Text shown:

◇ ◇ ◇ ◇ ◇

03.04.07
Jessica Helfand | Essays

Lost, O Lost


Photograph of Evelyn Waugh by Douglass Glass.

"Literature is either the essential or nothing." — Georges Bataille

The English writer Evelyn Waugh (1903-1966) is perhaps best known for his satirical portraits of the British upper class. Several of his novels (including Brideshead Revisited and A Handful of Dust) have been lovingly dramatized in Merchant/Ivory films, where the novelist's own love/hate relationship with the aristocracy underscores the kinds of spiritual and social conflicts for which he is perhaps best remembered. Waugh was, by all indications, a man of contradiction. At turns mean, shy, conservative and shocking, he remained nevertheless a master wordsmith, a writer of uncanny lyricism, whose words — even in a want ad — seem to dance across the page.

◇ ◇ ◇ ◇ ◇

Required actions:
[a] Repeat the part of the essay on Evelyn Waugh between "The English writer" and "across the page.", inclusive.
[b] According to the essay on Evelyn Waugh, what is Waugh perhaps best known for?
[c] Carry on the essay on Evelyn Waugh from the point where it stops.

Stored entries:
◇ ◇ ◇ ◇ ◇

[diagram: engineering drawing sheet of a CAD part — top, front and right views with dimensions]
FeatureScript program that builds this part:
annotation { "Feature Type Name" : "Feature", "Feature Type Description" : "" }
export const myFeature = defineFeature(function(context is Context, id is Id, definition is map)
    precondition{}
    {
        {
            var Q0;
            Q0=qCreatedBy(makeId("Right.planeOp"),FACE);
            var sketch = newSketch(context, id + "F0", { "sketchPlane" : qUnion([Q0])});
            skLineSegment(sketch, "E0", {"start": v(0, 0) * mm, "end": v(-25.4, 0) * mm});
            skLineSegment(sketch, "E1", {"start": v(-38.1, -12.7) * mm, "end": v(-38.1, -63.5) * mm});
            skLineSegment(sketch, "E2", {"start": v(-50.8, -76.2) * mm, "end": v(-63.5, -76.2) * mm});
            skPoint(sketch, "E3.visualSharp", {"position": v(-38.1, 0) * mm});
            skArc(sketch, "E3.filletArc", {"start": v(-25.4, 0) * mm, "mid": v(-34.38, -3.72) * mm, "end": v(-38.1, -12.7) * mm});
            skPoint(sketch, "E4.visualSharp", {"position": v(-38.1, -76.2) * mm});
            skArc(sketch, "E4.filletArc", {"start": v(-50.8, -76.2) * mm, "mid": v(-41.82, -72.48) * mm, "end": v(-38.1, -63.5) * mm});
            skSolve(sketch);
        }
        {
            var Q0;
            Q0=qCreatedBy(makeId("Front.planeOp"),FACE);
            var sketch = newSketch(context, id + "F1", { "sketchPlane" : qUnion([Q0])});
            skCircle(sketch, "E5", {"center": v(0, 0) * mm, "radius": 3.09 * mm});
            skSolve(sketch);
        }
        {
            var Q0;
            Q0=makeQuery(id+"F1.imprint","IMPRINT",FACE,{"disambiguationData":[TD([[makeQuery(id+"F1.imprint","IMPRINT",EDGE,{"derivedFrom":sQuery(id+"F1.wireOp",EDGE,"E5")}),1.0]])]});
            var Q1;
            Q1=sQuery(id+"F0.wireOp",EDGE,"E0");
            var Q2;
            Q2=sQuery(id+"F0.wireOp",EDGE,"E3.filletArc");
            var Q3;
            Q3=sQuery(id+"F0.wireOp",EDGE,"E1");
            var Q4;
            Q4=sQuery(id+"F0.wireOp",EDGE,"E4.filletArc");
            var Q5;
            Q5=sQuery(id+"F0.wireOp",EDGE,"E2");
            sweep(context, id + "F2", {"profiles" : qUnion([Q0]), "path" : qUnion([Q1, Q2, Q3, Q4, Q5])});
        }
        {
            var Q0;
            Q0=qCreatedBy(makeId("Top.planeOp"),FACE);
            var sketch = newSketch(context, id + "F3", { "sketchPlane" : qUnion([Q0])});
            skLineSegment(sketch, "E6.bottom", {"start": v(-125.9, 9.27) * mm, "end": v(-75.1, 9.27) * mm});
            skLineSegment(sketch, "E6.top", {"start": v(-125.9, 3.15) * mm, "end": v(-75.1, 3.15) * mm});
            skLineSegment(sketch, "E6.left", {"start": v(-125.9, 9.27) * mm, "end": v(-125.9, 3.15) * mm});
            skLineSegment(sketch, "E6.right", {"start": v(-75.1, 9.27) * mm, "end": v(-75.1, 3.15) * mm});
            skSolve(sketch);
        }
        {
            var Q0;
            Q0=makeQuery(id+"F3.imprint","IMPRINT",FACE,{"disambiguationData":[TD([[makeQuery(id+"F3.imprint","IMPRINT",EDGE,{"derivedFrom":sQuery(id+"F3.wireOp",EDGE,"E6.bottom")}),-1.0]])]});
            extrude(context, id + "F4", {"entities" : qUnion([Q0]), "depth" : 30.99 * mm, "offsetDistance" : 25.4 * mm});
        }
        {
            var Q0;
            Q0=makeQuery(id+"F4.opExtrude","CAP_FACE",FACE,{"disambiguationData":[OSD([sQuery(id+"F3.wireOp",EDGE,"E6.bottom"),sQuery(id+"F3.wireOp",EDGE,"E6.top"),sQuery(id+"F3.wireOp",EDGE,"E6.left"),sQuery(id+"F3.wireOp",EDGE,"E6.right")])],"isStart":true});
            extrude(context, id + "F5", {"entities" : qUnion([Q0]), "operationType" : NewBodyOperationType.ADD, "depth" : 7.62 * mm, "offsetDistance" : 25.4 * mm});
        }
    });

◇ ◇ ◇ ◇ ◇

The answers:
[a]
The English writer Evelyn Waugh (1903-1966) is perhaps best known for his satirical portraits of the British upper class. Several of his novels (including Brideshead Revisited and A Handful of Dust) have been lovingly dramatized in Merchant/Ivory films, where the novelist's own love/hate relationship with the aristocracy underscores the kinds of spiritual and social conflicts for which he is perhaps best remembered. Waugh was, by all indications, a man of contradiction. At turns mean, shy, conservative and shocking, he remained nevertheless a master wordsmith, a writer of uncanny lyricism, whose words — even in a want ad — seem to dance across the page.

[b] He is perhaps best known for his satirical portraits of the British upper class.

[c]
We are delighted to share this advertisement, discovered in one of Waugh's scrapbooks at the Harry Ransom Center at the University of Texas at Austin. The title of this post — Lost, O Lost — ran with the ad (which was published in Isis, an Oxford student publication) and may nod to what was the original title of Thomas Wolfe's first novel, published in 1929 as Look Homeward, Angel. Waugh's notice refers to nothing even remotely literary, yet his words retain their fluency, their emotional resonance: his loss is a personal one, for his own misplaced cane.

Evelyn Waugh regrets to announce that he has lost a walking stick made of oak, preposterously short with a metal band around it. It is a thing of no possible value to anyone but himself; for him it is an incalculable loss. If it should fall into the hands of any honest or kindly man or woman, will he or she bring it to the Isis office, and what so poor a man as Mr. Waugh is can do, shall not be lacking.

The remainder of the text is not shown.